An introduction to research concepts and techniques for University of Redlands students in fine, literary and performing arts, developed as an Open Educational Resource (OER)

Learning objective

  • Identify elements of peer review that improve the quality and significance of research published in scholarly journals.

Question to consider

What makes a person credible to answer questions about a topic you're studying for class?

Peer Review in Three Minutes

This tutorial created by North Carolina State University Libraries offers a basic overview of peer review.

Activity: Compare editorial policies

The editorial boards of scholarly journals are responsible for establishing peer review practices and maintaining the integrity of the journal's review process.

Journals typically post information about the review process and submission policies on their websites. Authors trying to decide where to submit their scholarly or creative work use these statements to determine which journal is a good fit for them.

As a researcher, you can always look up a journal's website to see if it is peer reviewed and what process they use.

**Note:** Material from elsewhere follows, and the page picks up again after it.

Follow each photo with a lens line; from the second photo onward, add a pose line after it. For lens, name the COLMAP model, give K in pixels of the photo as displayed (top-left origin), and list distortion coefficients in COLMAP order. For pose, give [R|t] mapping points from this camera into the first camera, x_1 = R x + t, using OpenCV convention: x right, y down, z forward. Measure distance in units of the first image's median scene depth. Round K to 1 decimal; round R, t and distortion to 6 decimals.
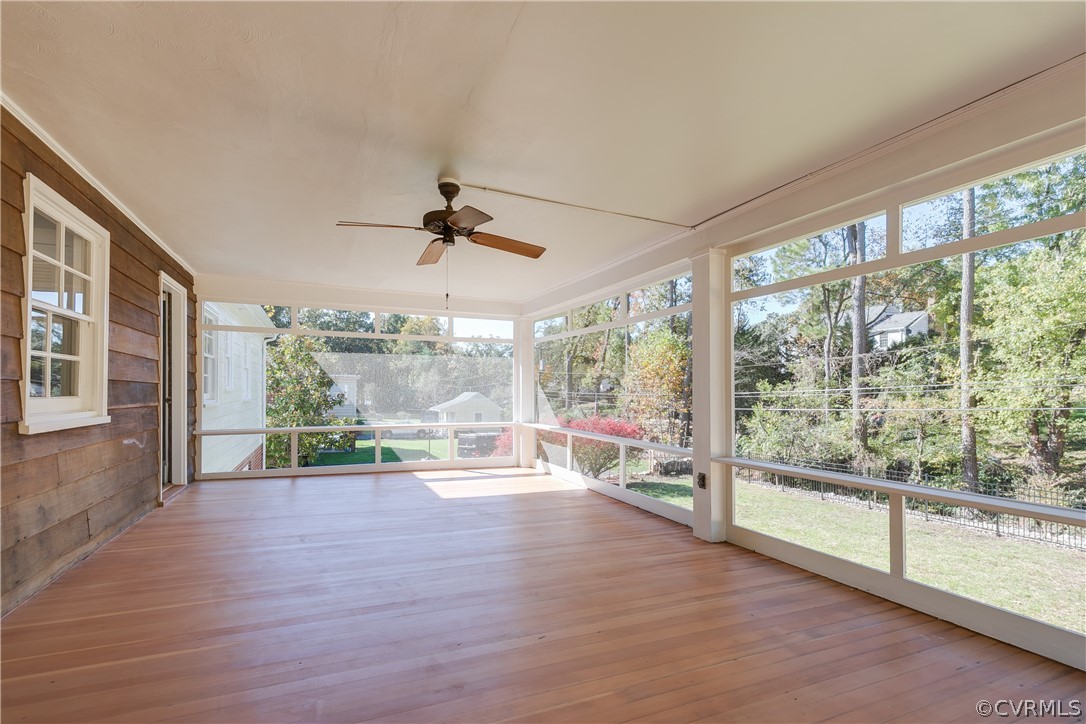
lens RADIAL K [[495.1, 0, 524.8], [0, 495.1, 391.3], [0, 0, 1]] dist [-0.000913, -0.001003]
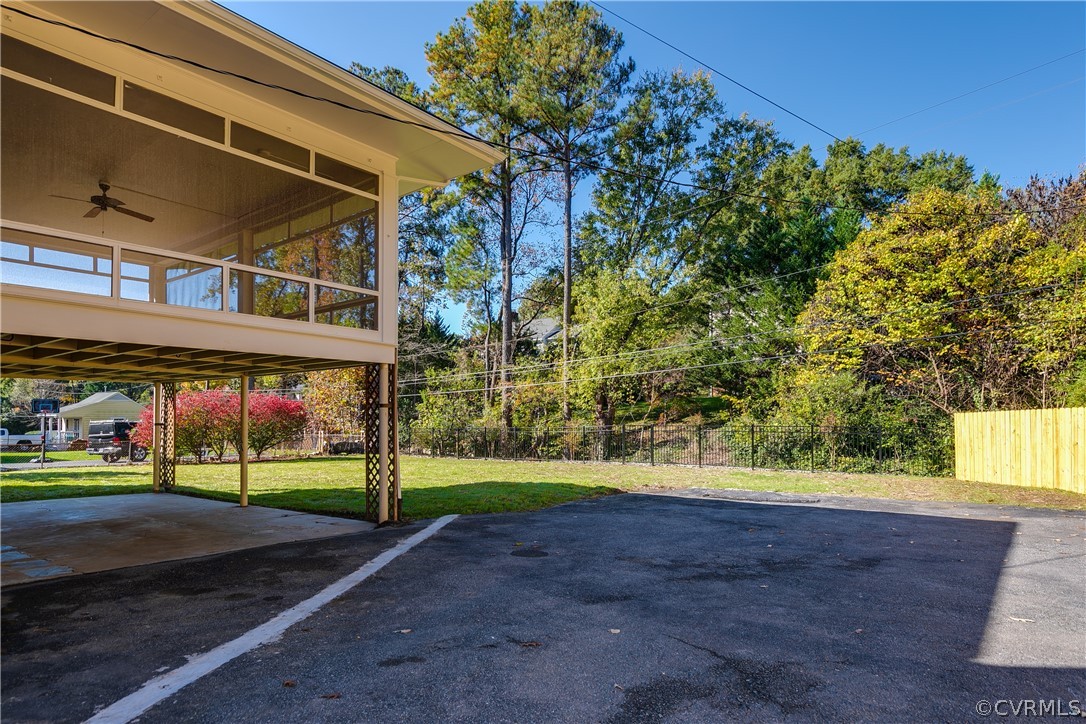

Look over these examples of journals' submission and review policies. How do they compare with what you learned about peer review in the NC State video?

Check your understanding

Key points

  • Peer review is a process for improving the quality and significance of academic research.
  • Peer review relies on the integrity of editors and reviewers to offer constructive feedback and make fair assessments of the quality of the work submitted for review.
  • Academic journals typically post information about their submission and review processes on their website.